──────── TEXT TO READ
Why management initiatives need to be saved from their own excessive promises.

Management reform" has become the perennial watchword in the world of public administration. Whether it be performance management, public-private partnerships or collaborative governance, a veritable avalanche of reform initiatives has captured the attention of management, and even political, officials in federal, state and local government. The reform initiativess invariably raise expectations, but all too frequently are followed by disillusionment and disenchantment, as they rarely live up to their hype.

Many of us blame recalcitrant legislators, truculent budget officials, crafty contractors and reluctant bureaucrats when the reforms fail to live up to the lofty promises of their champions. However, at least some of the blame for this predictable cycle of disillusionment rests with the reforms and reformers themselves. In brief, many reform concepts are seductive with their promises of new dawns of rationalism, harmony and effectiveness that cleverly disguise their inherent contradictions and limitations.

While I endorse many of the broad goals behind these initiatives, these reforms often share common premises that prove to be their undoing:

· A good idea which accepts no limitations. · Extrapolating too heavily from programs of other sectors and nations that may not share the particular goals or constraints of American governments. · A desire to supplant rational criteria for political ones. · A distaste for political conflict. · A failure to understand the realities of implementation. · Competing values and constraints that only reveal themselves when reforms get serious consideration or during implementation
Reformers can be their own worst enemies, guilty of overreaching and disrespecting the competing values and constraints of stakeholders. Somehow, we need to find ways to save reforms from themselves. The following cautionary principles might help:

· Reframing expectations from supplanting politics to channeling political conflict through new forums and arguments. · Adapting reforms to the system we have rather than expecting them to prompt a radical makeover. · Designing reforms to supplement rather than replace traditional accountability. · Limiting the scope and applicability to particular areas, sectors or stages of the process that offer greatest promise. · Putting more eggs in the administrative than the policymaking basket
Let me illustrate using the case of performance budgeting at the federal level. Given the centrality of budgeting to everything that government does, it is understandable that this generation of performance reformers sought to integrate performance goals and metrics with the budget process. In fact, unlike many other reforms, performance management has become institutionalized within some federal and state agencies in recent years by following what I will call "strategic accountability" -- the plans and information have served to reframe questions for budgeting and oversight, help set new agendas, and provide valuable supplements to ongoing accountability frameworks.
────────────────
• [SET OF TASKS]
a - According to the passage on management reform, what name does the author give to the approach through which performance management became institutionalized in some federal and state agencies?
b - Rewrite the passage on management reform, everything from "Why management initiatives" down to "to their hype.", and swap "watchword" for "slogan".
──────── DATA ENTRIES
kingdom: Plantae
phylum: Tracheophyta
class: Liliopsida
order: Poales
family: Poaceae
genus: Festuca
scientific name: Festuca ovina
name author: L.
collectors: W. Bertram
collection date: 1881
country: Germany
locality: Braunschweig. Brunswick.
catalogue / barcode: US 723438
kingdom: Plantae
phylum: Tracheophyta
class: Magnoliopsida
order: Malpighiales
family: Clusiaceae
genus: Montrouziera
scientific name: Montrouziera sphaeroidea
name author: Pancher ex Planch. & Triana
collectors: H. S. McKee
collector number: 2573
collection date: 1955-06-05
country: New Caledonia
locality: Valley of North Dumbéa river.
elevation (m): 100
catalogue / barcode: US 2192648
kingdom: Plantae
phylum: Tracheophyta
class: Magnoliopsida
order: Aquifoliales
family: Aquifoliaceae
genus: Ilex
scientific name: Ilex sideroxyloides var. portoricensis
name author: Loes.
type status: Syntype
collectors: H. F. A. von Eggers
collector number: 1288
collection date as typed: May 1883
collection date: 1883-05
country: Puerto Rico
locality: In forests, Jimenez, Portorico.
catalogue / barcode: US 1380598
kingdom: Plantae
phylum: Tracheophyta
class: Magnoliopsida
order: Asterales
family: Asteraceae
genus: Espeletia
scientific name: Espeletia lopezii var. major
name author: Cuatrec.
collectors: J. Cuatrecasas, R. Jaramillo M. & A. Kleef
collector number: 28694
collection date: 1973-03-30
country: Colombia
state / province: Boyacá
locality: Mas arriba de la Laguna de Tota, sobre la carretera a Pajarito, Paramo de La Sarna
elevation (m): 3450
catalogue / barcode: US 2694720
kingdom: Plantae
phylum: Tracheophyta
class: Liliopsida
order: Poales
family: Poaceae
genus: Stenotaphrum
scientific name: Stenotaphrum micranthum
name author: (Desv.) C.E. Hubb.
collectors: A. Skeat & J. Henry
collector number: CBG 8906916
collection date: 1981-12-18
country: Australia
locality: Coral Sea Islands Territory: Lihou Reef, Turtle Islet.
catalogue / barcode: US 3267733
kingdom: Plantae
────────────────
• [WRITTEN RESPONSES]
a - Strategic accountability.

b -
Why management initiatives need to be saved from their own excessive promises.

Management reform" has become the perennial slogan in the world of public administration. Whether it be performance management, public-private partnerships or collaborative governance, a veritable avalanche of reform initiatives has captured the attention of management, and even political, officials in federal, state and local government. The reform initiativess invariably raise expectations, but all too frequently are followed by disillusionment and disenchantment, as they rarely live up to their hype.